Milliarden für die Sicherheit
„Mindestens“ zwei Prozent der nationalen Wirtschaftsleistung müssten „dauerhaft“ in die Bundeswehr investiert werden, der Minister verlangt eine „deutliche“ Steigerung des Verteidigungsetats. Pistorius weiß, dass die Modernisierung seiner Truppe auch über das Sondervermögen in Höhe von 100 Milliarden Euro hinaus viel Geld kosten wird – und das in Zeiten, in denen der finanzielle Spielraum des Staates schrumpft. Das werde „nicht ohne schwierige Prioritätensetzungen“ gehen, räumt der SPD-Politiker ein.
Truppe ohne Soldaten
Die Bundeswehr hat ein Nachwuchsproblem. Eigentlich soll die Truppe wachsen, schafft es aber gerade einmal, ihre Stärke bei rund 180.000 aktiven Soldaten zu halten. Die Rekrutierung bleibe eine der „zentralen Herausforderungen“, erwartet Pistorius. Einen Vorstoß zur Wiedereinführung einer Wehrpflicht macht der Minister nicht. Er will aber „alle Möglichkeiten“ ausschöpfen, um die Einplanung der Reserve zu erhöhen.
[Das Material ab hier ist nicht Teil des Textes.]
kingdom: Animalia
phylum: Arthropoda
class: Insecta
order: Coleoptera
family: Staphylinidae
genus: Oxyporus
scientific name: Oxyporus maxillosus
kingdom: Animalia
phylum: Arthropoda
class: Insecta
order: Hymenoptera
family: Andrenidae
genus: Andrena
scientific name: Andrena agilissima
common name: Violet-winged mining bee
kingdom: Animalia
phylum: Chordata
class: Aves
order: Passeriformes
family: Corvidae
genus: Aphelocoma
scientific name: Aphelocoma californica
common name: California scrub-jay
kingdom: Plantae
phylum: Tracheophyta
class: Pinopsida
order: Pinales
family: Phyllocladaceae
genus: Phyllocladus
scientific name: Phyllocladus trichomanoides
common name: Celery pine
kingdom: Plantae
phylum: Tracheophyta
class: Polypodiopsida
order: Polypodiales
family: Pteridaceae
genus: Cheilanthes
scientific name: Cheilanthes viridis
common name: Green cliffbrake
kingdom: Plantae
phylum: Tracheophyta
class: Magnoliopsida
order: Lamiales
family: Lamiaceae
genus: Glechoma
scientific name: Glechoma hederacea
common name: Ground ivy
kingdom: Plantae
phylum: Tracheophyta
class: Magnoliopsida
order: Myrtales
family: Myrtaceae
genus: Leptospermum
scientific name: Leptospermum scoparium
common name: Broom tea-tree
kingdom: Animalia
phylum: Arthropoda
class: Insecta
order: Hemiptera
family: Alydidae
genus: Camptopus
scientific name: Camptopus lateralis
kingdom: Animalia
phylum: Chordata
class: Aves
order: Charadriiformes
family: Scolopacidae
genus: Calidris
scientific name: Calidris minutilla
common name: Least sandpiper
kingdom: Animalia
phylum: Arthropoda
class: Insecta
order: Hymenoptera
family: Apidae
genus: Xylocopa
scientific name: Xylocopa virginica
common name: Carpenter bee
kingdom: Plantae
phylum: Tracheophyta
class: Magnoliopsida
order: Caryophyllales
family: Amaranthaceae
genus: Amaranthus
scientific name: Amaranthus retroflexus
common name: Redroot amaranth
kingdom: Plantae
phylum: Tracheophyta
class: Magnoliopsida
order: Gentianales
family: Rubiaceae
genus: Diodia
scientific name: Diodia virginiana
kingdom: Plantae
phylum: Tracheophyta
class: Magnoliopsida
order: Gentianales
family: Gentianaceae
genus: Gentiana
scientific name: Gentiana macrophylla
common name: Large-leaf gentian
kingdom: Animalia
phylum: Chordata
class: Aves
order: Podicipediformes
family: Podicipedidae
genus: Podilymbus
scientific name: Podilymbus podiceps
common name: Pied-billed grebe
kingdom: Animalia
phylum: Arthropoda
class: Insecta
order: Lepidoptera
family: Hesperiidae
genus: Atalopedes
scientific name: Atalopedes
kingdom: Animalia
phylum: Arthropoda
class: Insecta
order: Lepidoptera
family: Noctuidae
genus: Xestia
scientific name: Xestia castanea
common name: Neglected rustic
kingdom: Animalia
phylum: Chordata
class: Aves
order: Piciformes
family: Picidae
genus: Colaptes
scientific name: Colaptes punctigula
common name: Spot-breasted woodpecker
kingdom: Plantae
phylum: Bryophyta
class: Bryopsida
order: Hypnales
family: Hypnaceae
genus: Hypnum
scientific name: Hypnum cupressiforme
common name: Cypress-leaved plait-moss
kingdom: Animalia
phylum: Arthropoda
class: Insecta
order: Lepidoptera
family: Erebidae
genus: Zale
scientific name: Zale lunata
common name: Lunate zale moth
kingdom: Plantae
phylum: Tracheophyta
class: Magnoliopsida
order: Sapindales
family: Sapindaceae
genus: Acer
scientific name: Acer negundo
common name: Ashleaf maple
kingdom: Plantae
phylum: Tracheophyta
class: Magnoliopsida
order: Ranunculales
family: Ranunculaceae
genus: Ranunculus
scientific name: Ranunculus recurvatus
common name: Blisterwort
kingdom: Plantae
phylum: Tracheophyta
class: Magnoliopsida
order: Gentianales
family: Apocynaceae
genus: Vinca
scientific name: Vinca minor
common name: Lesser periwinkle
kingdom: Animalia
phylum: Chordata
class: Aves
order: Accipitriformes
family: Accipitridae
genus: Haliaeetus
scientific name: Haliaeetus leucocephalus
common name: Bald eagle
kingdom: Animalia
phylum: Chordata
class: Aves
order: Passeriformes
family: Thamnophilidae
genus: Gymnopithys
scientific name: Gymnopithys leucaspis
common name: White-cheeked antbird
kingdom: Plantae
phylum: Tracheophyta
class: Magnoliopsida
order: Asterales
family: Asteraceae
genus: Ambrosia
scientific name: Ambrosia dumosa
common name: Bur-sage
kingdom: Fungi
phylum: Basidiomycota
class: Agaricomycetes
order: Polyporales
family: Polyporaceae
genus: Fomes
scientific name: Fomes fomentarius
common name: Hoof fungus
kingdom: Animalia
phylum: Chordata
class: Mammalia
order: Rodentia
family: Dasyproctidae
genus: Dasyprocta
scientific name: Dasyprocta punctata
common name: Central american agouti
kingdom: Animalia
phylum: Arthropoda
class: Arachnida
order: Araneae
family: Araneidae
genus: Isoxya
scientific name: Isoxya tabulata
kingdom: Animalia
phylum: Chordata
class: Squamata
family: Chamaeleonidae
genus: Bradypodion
Doppelstrukturen in Truppe, Ministerium und Bundeswehrverwaltung will Pistorius ebenso abschaffen wie eine „schwerfällige Arbeitskultur“.
Zivile Verteidigung
Die Fähigkeit zu wirksamer Verteidigung bestehe nicht nur aus einer einsatz- und kampfbereiten Bundeswehr, warnt der Verteidigungsminister. „Gesamtverteidigung ist das Ergebnis militärischer und ziviler Verteidigung.“ Pistorius fordert dafür „die Verzahnung aller relevanten Akteure bereits im Frieden“ und nennt die Bereiche Staat, Gesellschaft und Wirtschaft. Wichtig sei es, den Schutz „verteidigungswichtiger sowie kritischer Infrastruktur“ auszubauen. Aber auch bestimmte Gesetze müssten der Bedrohungslage angepasst werden.
Rüstungsindustrie stärken
Die Beschaffung von funktionsfähigem Material ist ein ewiges Leid bei der Bundeswehr. Die eigenen Verfahren sind langwierig, die Bedürfnisse oft kompliziert. Pistorius will bei der Ausstattung konsequent auf marktverfügbare Produkte setzen und interne Verfahren beschleunigen. Damit die Bundeswehr aber „in Krise und Krieg“ schnell ausgerüstet werden kann, müsse die Rüstungsindustrie in Deutschland und Europa gestärkt werden.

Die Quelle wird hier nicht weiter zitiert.